**EXERCISE TEXT**

::::::::

From using synthetic data to train AI, to protecting patient privacy, to new data streams from wearables, we examine how AI is changing how healthcare data is collected and used.
In the hype and dystopian pop culture narrative surrounding AI, the most important step goes unnoticed: the data janitor work.
Here we dig into some of the trends that are reshaping healthcare data — from using synthetic data to train AI, to protecting patient privacy, to new data streams from wearables — with some lessons from Apple, Google, and fake puppies.
We will discuss AI and medical big data at our Future of Health conference on October 2-3, 2019 in NYC.
The trouble with data
Most AI algorithms today are trained with input-output pairs: “Here are 10,000 MRI scans, and this is what a tumor looks like.”
Your algorithm can then do only one thing: identify tumors in scans. But it can do that one thing really well, at scale, and with a high degree of accuracy.
But patient data is sensitive, siloed, and messy, and begs some basic questions about access and accuracy for algorithm training:
- If you’re a small health AI startup, what’s the source of data for the problem you’re trying to solve?
- Is data (such as medical scans) accurately annotated?
- How do you get training data for rare diseases?
- How do you protect patient privacy and still train AI models?
Here are some ways in which big tech companies and startups are tackling these questions.
What healthcare and Android keyboard have in common
Federated learning is an emerging approach to training AI with sensitive user data while protecting privacy.
Google first introduced federated learning for Android keyboards (Gboard). Now OWKIN — a Google Ventures-backed company that raised a follow-on Series A round this month — is taking a similar approach with patient data.

::::::::

**RECORD SET**
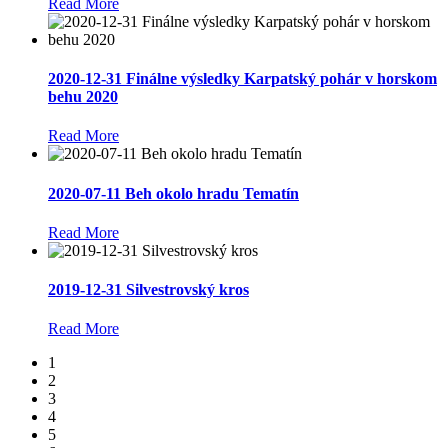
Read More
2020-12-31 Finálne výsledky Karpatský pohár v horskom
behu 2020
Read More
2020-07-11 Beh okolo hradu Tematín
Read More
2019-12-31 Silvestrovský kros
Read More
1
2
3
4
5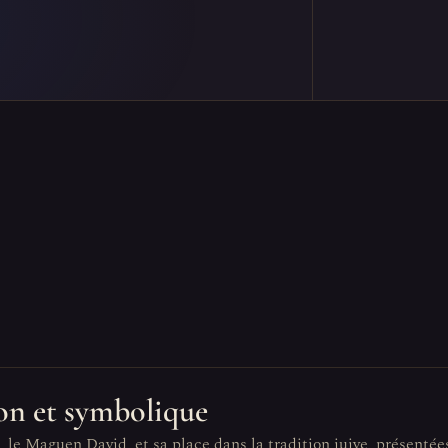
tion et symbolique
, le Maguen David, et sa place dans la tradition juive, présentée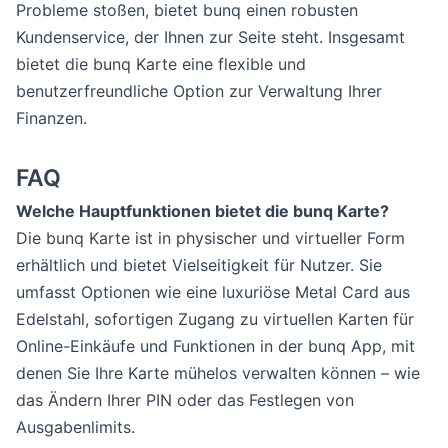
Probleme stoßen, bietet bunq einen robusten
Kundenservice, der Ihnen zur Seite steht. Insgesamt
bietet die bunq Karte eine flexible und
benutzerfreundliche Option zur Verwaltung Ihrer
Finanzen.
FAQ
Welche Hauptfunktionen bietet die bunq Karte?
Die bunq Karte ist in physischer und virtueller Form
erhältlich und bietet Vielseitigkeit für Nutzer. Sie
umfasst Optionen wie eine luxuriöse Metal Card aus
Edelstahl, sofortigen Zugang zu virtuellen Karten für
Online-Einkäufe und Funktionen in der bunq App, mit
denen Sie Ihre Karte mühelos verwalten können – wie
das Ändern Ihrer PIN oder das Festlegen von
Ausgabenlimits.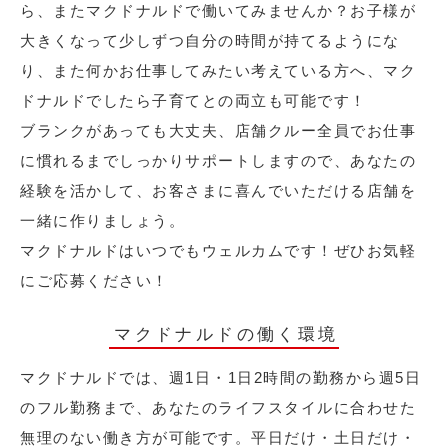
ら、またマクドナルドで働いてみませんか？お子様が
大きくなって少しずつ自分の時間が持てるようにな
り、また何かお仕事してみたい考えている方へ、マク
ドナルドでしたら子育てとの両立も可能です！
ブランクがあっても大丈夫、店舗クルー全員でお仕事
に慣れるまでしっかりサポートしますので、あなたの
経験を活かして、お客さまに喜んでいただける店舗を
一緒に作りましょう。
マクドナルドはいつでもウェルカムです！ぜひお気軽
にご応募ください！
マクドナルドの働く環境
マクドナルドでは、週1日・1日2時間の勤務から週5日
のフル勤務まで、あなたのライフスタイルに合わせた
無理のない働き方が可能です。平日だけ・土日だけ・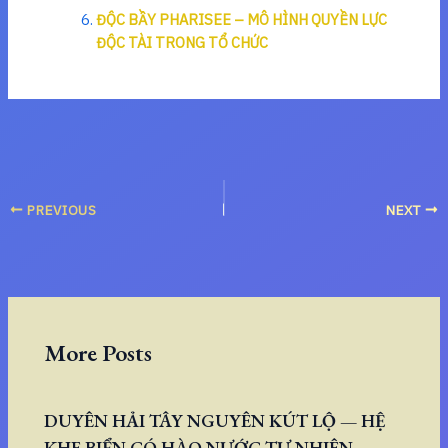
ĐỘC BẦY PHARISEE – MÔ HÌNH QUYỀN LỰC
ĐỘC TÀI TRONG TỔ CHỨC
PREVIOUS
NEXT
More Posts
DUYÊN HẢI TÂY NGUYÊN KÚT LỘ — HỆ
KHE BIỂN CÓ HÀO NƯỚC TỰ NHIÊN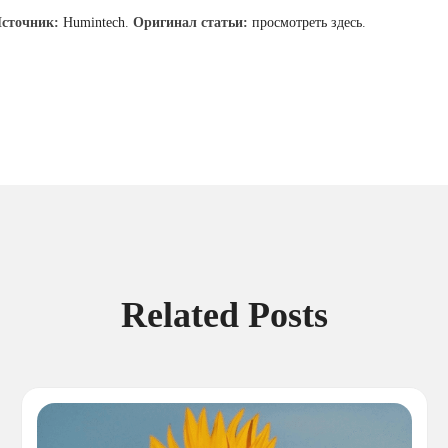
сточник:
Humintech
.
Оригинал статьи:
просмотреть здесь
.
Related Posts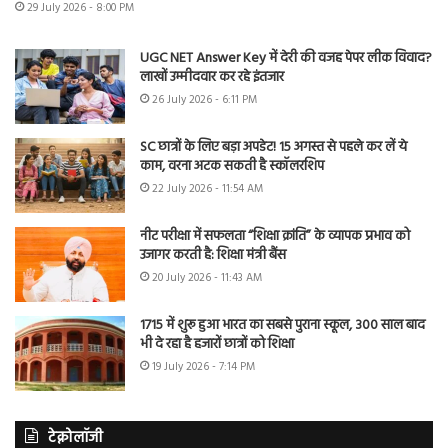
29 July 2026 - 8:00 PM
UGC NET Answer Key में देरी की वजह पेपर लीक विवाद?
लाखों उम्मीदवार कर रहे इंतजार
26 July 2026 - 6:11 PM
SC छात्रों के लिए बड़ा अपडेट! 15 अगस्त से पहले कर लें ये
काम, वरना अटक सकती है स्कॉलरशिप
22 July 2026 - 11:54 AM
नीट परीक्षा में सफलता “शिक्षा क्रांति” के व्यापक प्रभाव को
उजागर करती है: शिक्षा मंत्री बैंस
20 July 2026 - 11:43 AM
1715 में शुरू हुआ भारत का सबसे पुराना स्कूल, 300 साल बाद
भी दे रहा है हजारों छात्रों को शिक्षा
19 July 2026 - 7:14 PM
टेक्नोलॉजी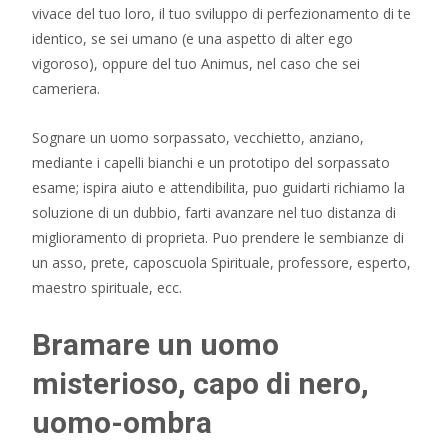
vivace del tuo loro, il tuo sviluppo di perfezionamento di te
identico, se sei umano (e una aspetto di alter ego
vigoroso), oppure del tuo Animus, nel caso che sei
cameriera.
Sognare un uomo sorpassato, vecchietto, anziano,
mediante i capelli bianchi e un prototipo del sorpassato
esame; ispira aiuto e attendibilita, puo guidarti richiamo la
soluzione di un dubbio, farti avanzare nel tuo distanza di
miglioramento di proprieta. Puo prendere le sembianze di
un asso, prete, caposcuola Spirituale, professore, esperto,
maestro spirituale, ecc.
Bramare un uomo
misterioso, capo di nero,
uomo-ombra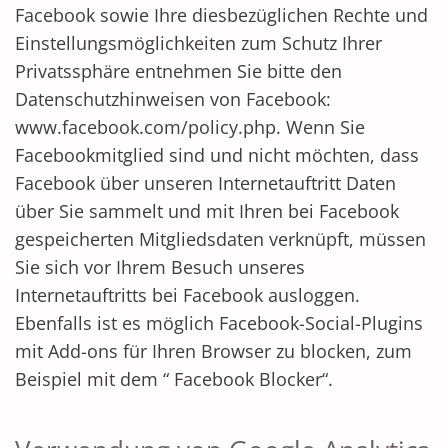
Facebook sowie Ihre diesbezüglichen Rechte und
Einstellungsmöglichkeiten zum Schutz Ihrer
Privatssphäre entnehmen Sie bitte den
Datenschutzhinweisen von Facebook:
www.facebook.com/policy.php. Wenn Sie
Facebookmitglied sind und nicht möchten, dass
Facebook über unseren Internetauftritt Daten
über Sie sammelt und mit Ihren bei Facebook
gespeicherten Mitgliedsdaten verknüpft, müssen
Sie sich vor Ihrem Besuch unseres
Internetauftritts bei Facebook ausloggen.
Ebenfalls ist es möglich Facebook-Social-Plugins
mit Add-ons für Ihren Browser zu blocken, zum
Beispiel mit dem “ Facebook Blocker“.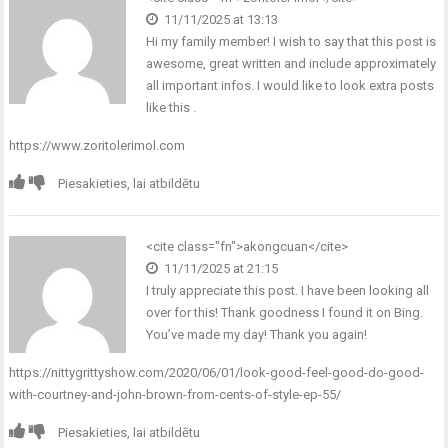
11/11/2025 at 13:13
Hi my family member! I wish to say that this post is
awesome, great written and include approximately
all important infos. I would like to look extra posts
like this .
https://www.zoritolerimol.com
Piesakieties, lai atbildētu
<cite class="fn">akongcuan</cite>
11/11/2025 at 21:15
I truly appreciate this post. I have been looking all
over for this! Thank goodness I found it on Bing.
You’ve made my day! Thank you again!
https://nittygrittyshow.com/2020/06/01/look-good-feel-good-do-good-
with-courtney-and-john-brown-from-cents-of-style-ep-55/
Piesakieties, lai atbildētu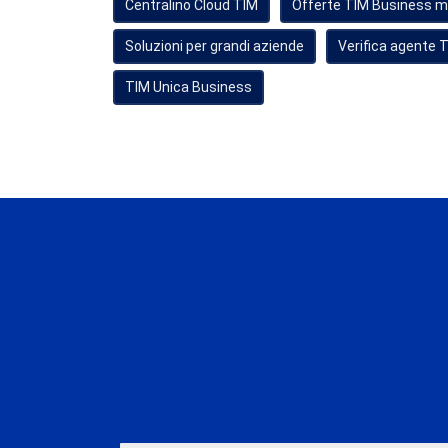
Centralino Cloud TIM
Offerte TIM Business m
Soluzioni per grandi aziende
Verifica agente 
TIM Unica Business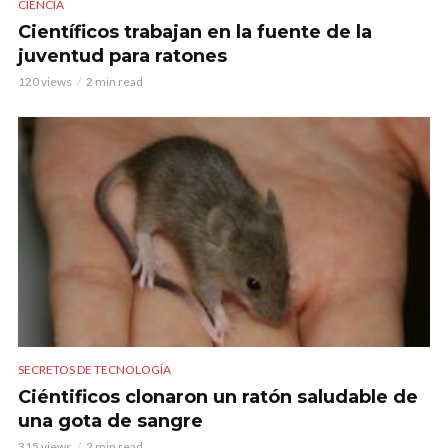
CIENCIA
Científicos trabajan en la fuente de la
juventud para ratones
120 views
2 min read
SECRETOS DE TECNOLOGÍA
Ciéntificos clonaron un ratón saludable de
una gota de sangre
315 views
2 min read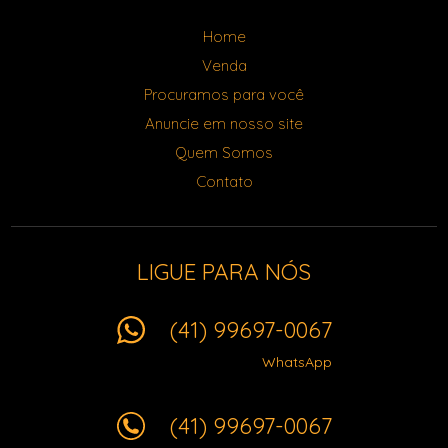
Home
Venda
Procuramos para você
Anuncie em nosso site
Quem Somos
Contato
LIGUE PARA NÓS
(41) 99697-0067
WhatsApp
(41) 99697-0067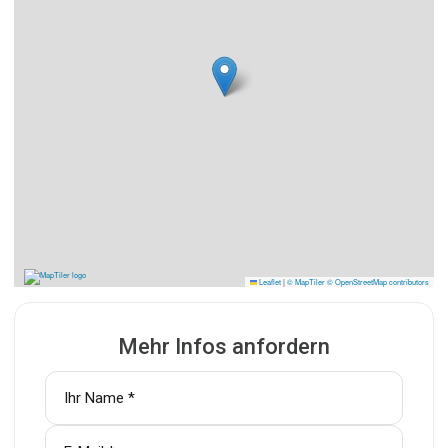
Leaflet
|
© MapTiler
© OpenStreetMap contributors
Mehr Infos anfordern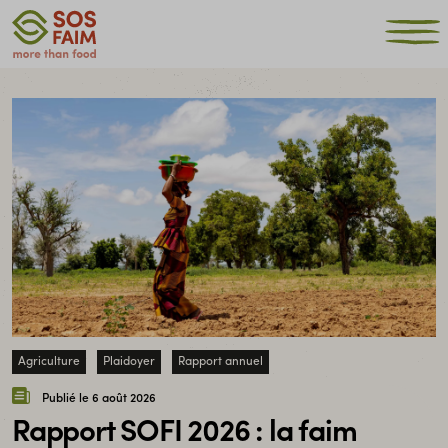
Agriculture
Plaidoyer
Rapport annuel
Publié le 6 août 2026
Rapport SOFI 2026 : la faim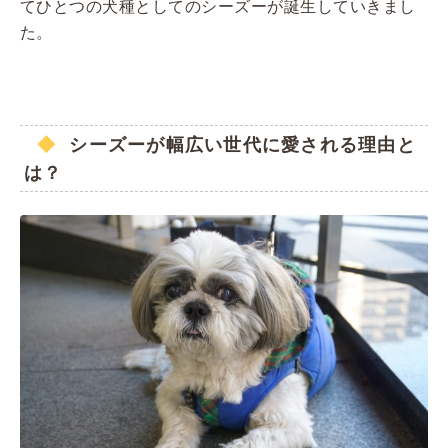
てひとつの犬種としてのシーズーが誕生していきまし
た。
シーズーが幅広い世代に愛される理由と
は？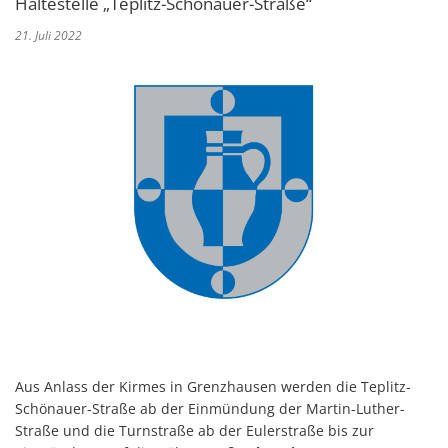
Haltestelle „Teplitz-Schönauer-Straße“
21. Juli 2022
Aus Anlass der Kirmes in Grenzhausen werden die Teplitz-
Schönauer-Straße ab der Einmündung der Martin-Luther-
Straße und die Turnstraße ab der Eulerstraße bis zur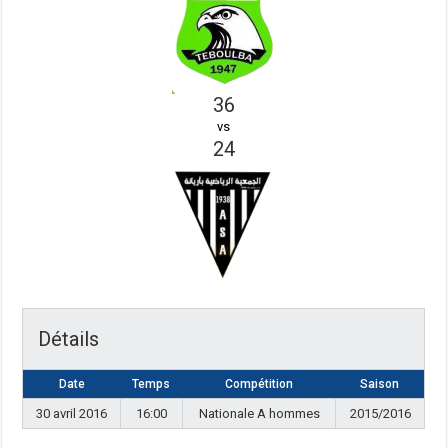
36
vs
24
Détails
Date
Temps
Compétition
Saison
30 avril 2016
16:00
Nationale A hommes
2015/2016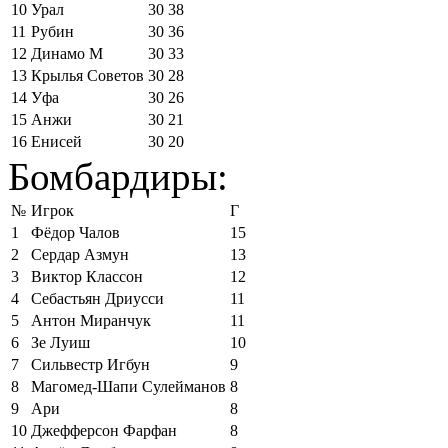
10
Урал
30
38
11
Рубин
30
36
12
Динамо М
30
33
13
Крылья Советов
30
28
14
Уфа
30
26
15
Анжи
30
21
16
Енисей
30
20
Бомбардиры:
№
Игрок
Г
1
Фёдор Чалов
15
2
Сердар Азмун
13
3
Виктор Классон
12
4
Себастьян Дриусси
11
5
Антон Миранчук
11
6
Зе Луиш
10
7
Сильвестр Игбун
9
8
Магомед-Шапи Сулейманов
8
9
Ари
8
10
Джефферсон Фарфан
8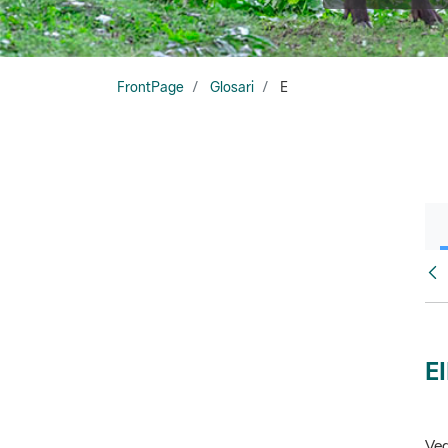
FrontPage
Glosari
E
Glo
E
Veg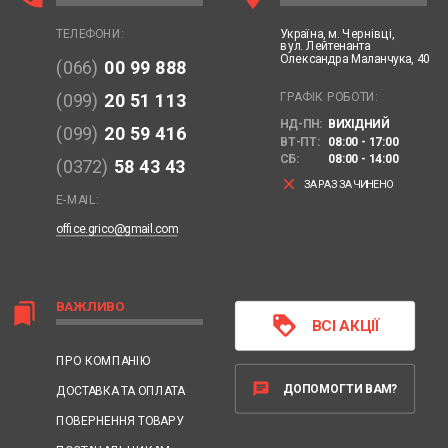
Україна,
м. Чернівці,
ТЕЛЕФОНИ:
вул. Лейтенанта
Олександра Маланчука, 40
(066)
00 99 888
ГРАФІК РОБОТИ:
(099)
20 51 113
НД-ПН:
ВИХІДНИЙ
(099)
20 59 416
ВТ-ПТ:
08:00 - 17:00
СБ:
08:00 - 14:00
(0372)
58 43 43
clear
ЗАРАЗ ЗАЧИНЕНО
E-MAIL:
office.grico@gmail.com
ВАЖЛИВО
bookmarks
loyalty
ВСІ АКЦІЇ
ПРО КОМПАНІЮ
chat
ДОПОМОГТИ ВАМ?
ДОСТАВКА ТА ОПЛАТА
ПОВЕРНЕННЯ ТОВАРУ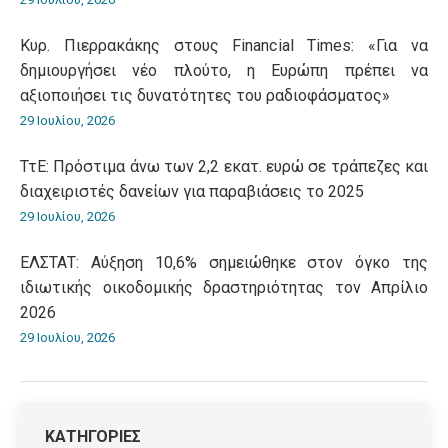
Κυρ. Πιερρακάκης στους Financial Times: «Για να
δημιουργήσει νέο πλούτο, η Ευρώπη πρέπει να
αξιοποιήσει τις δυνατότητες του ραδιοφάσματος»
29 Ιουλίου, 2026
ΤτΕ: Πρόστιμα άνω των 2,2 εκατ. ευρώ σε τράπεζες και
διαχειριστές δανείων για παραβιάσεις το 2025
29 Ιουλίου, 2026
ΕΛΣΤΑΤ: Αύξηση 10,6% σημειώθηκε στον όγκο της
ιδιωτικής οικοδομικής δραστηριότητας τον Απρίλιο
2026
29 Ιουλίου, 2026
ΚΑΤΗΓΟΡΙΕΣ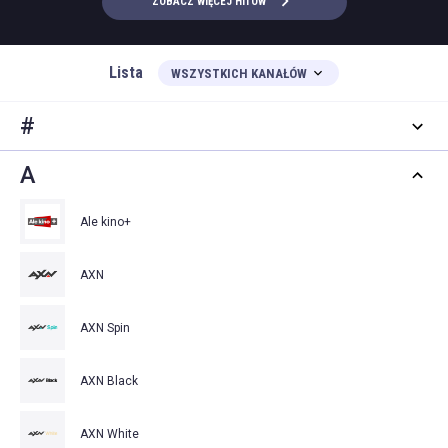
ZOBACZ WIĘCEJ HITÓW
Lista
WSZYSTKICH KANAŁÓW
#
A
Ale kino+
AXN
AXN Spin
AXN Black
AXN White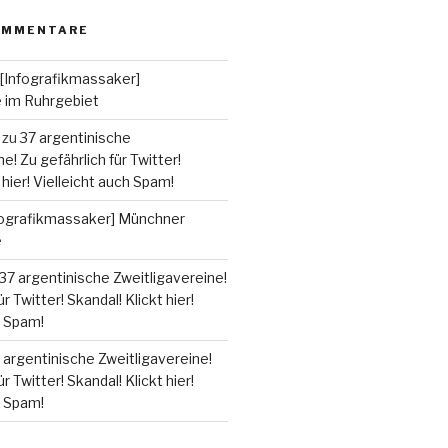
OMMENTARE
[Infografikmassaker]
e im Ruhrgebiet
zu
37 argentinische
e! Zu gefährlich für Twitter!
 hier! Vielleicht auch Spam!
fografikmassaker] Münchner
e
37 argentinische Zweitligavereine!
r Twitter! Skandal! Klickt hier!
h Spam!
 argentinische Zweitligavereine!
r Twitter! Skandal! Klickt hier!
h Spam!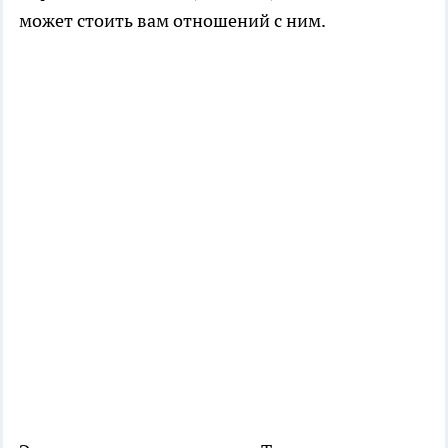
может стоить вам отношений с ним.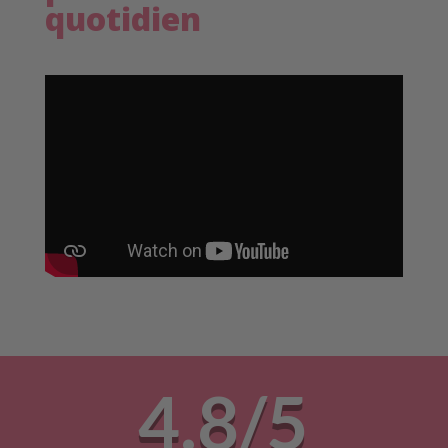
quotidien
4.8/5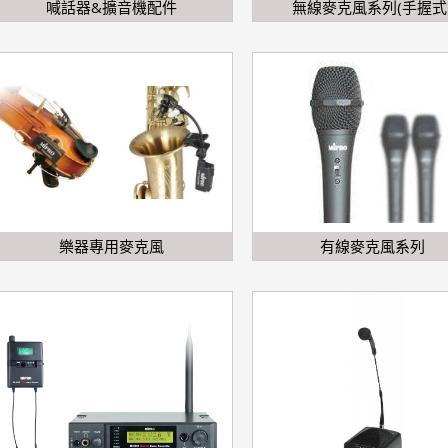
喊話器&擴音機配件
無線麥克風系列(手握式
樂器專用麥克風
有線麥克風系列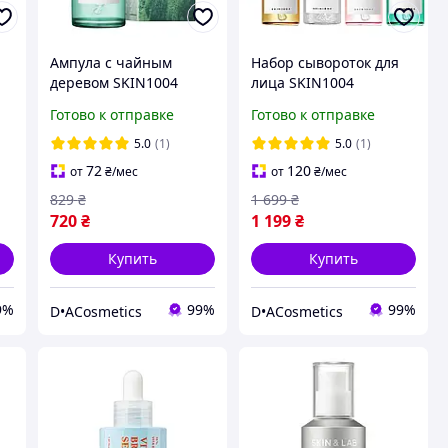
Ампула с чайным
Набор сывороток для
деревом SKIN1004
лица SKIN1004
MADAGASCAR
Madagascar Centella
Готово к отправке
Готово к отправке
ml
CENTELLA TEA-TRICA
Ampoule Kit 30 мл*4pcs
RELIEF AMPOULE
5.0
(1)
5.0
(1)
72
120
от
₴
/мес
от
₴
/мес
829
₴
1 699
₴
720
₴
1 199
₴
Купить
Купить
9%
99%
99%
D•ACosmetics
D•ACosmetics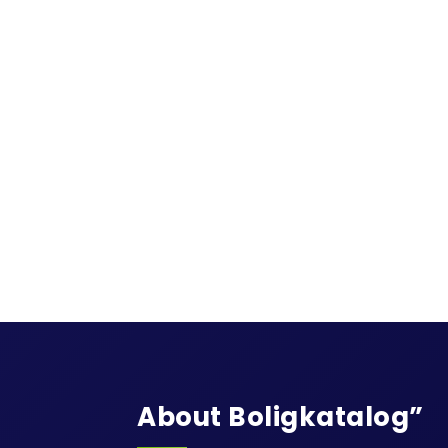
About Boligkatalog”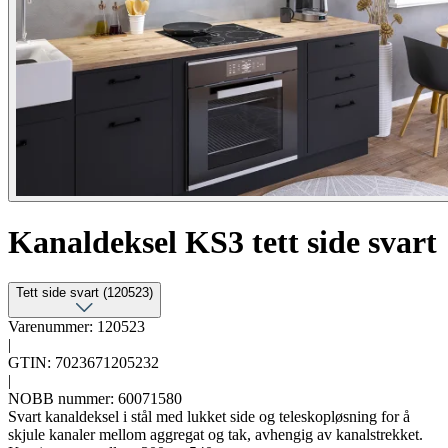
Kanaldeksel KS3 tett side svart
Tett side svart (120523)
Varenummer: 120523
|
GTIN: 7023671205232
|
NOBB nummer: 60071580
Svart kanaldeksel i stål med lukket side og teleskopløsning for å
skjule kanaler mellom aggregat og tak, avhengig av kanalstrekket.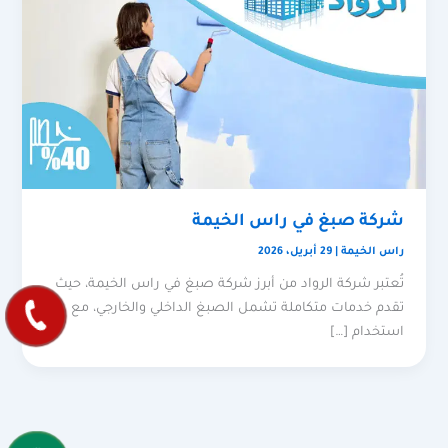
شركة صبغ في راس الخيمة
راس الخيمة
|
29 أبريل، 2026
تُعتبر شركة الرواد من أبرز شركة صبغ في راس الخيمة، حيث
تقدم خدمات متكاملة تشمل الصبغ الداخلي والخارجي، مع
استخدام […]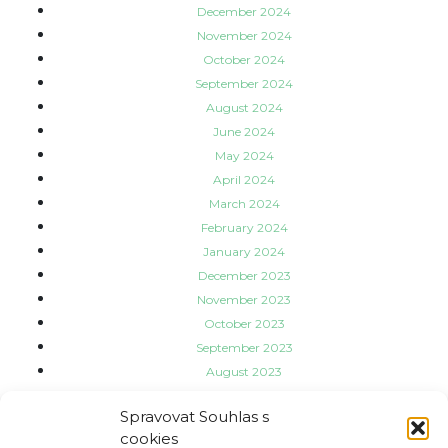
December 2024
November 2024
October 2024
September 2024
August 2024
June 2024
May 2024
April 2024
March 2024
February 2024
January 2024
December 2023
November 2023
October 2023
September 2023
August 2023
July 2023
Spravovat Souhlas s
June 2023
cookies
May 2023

::::::::

**INSTRUCTIONS**
**A)** Write out the part of the healthcare data article from "Here are some" to "while protecting privacy.".
**B)** Answer these questions from the healthcare data article:
(i) When and where is the Future of Health conference?
(ii) What did Google first introduce federated learning for?
(iii) What are most AI algorithms today trained with?
**C)** Shorten the paragraph of the healthcare data article that begins "Google first introduced federated learning," keeping its main facts.
Answer from the text alone.

**RESPONSES TO THE EXERCISE**
**A)**
Here are some ways in which big tech companies and startups are tackling these questions.
What healthcare and Android keyboard have in common
Federated learning is an emerging approach to training AI with sensitive user data while protecting privacy.

**B)**
(i) October 2-3, 2019, in NYC
(ii) Android keyboards (Gboard)
(iii) Input-output pairs

**C)** Google first used federated learning for Gboard, its Android keyboard. OWKIN, a Google Ventures-backed company that raised a follow-on Series A round this month, now uses a similar approach with patient data.